In C, strings are just arrays of bytes. An emoji like 🍎 takes up 4 bytes, which often breaks indexing when C-libraries pass data back to high-level languages.

`TreRegex` handles this natively in Rust. The `index` and `endIndex` returned in the match object are strictly mapped back to **JavaScript UTF-16 code units**, not raw C byte offsets.

**Best Practice**: You can safely use the returned indices directly with `String.prototype.slice()`, even if the text is filled with emojis or multi-byte characters

```javascript
const regex = new TreRegex('apple')
const target = 'I ate 🍎 and an aple'

const result = regex.exec(target, { maxErrors: 1 })
// result.index is 15, result.endIndex is 19

// This is 100% safe and will correctly return "aple"
target.slice(result.index, result.endIndex)
```

### Overlapping Matches in `matchAll`

When using `matchAll`, be aware that the engine consumes the string as it matches. By default, standard regex engines (including TRE) do not return overlapping matches.
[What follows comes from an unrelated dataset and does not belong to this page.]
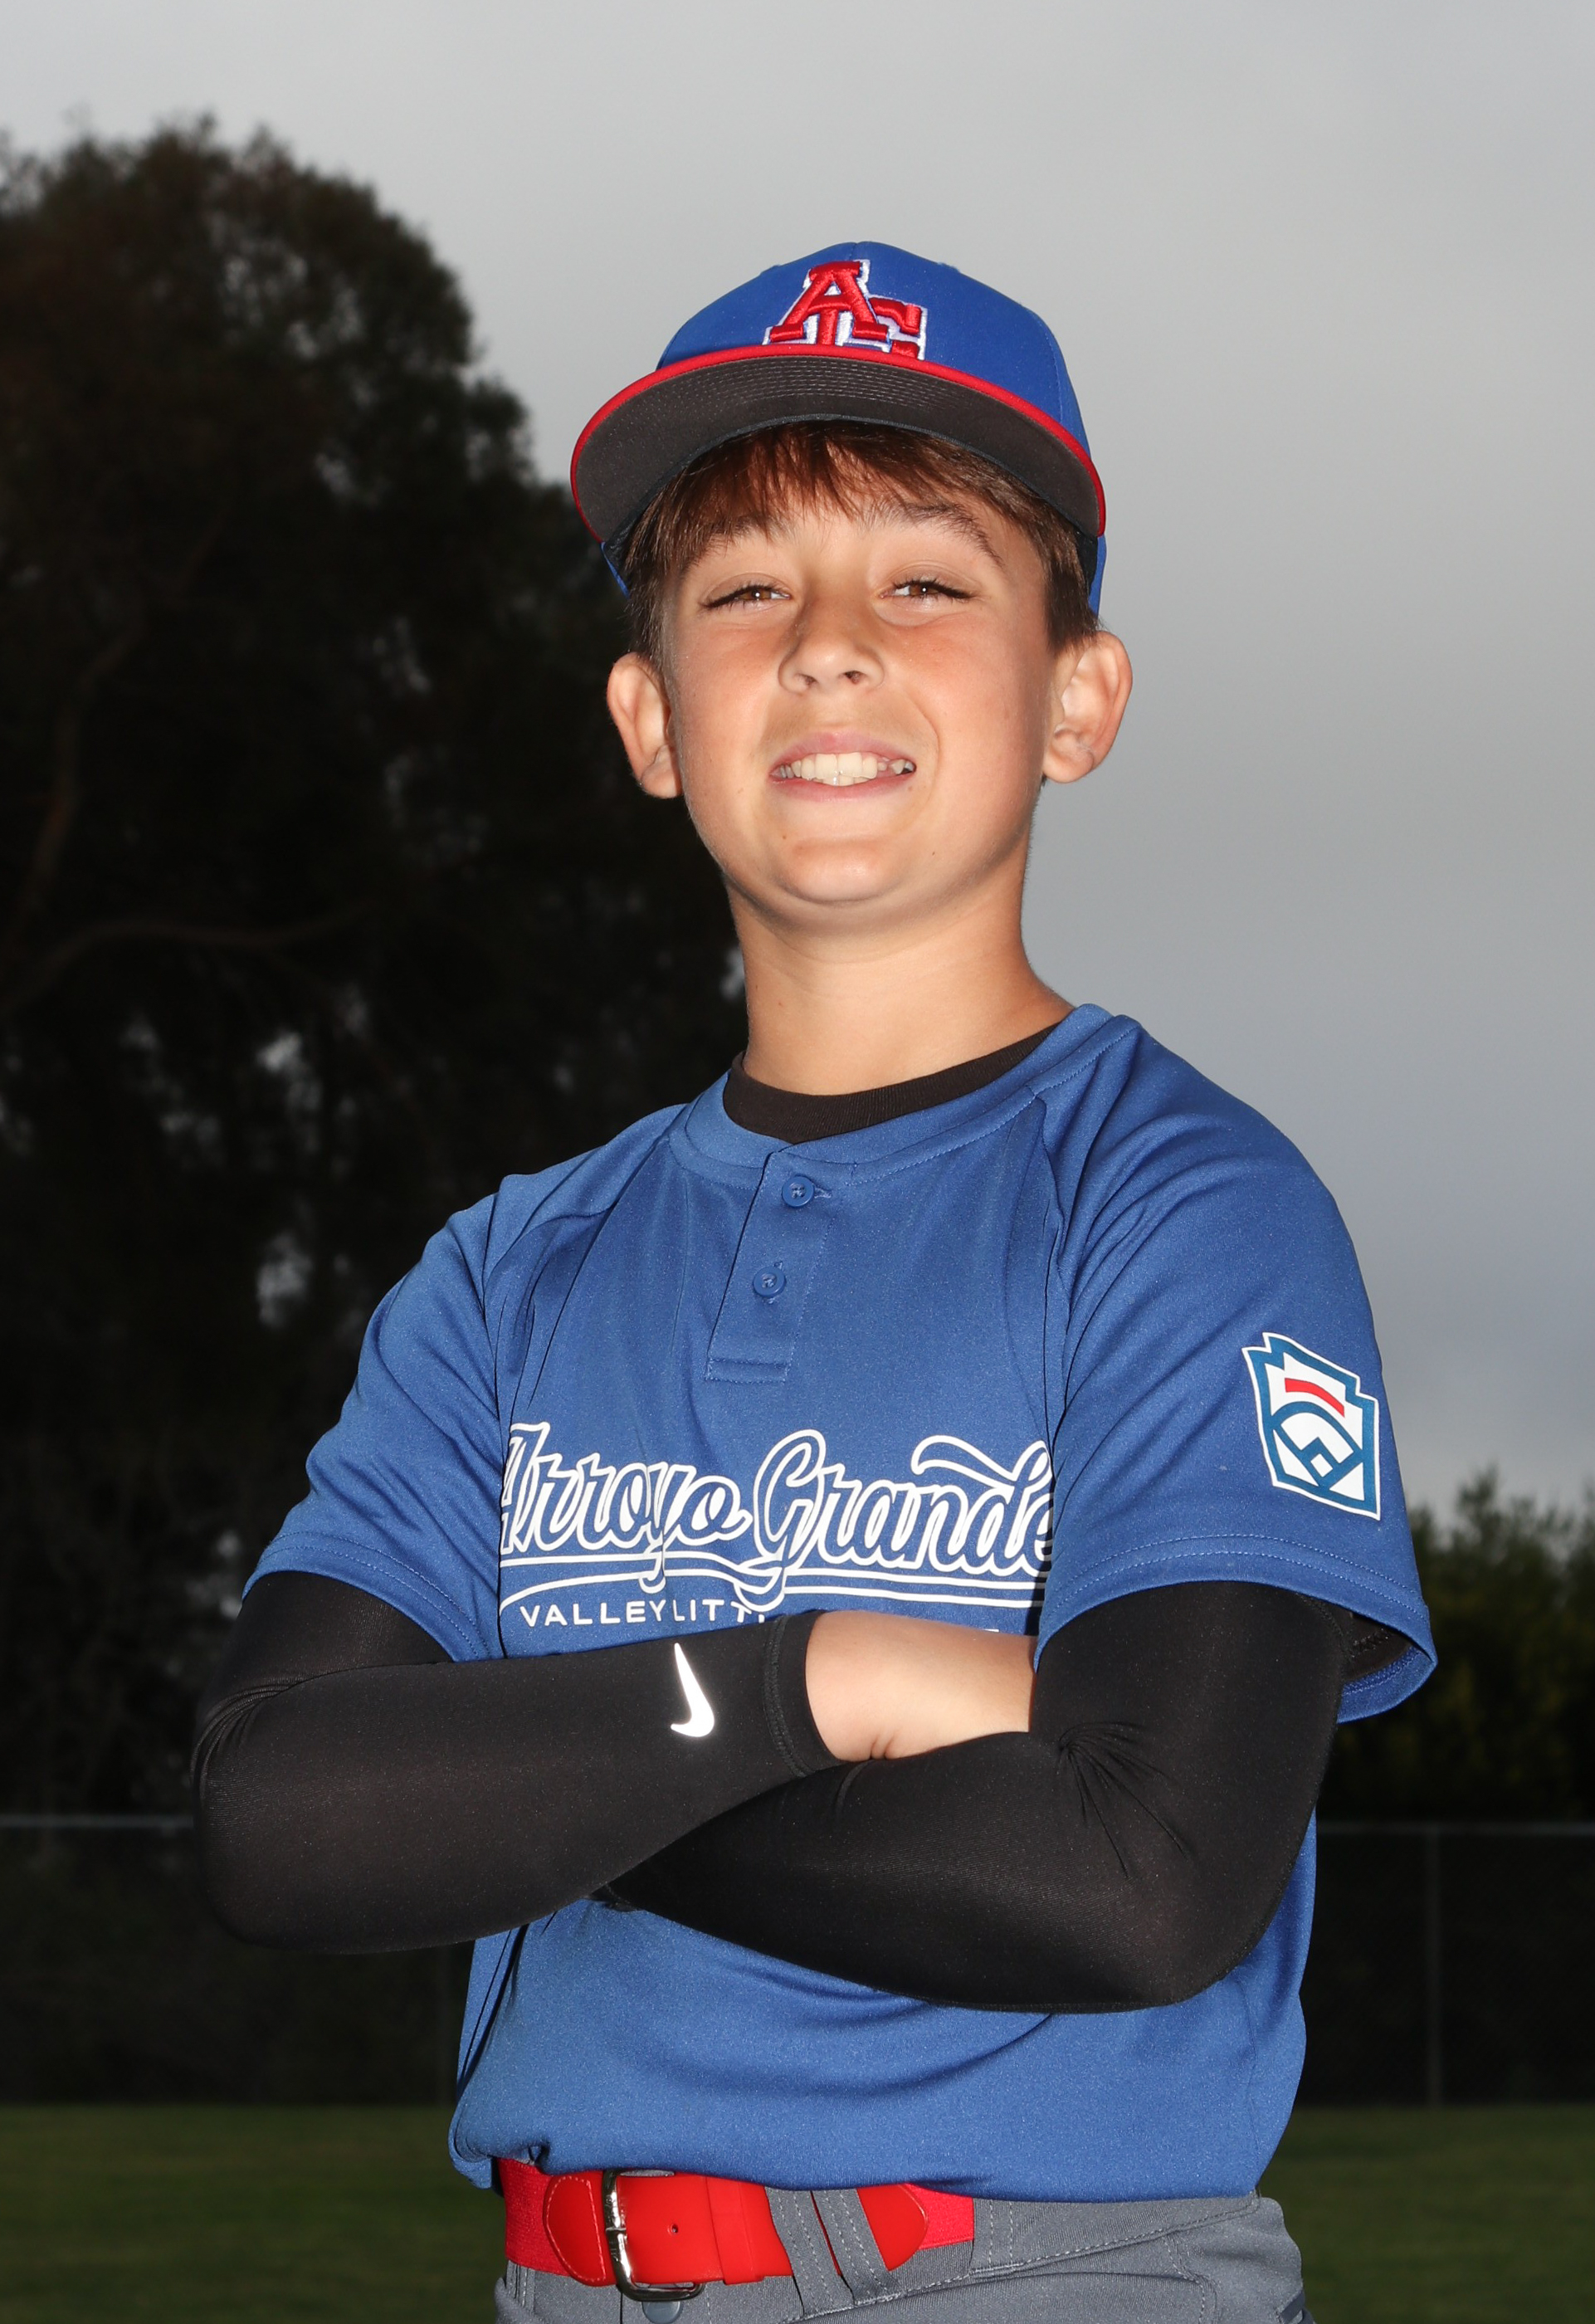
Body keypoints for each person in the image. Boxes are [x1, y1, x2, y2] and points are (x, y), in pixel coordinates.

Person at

If you search for `"ana"` in `"banana"`, it will only match the first `"ana"`. Once it consumes those characters, it moves on to the remaining `"na"`.

```javascript
const regex = new TreRegex('ana')

// Returns 1 match, not 2!
regex.matchAll('banana')
// => [{ matchText: "ana", index: 1, endIndex: 4, ... }]
```

If you need to find overlapping fuzzy matches, you will need to manually step through the string by advancing your starting index by 1 character after each search.

## Development

This package uses [napi-rs](https://napi.rs/) to bridge the TRE C library with Node.js.

To build the native addon locally, you need the Rust toolchain installed on your machine.

```bash
# Install dependencies
yarn install

# Build the native add-on (compiles Rust & C)
yarn build

# Run tests
yarn test
```

## License

This package is available as open source under the terms of the MIT License.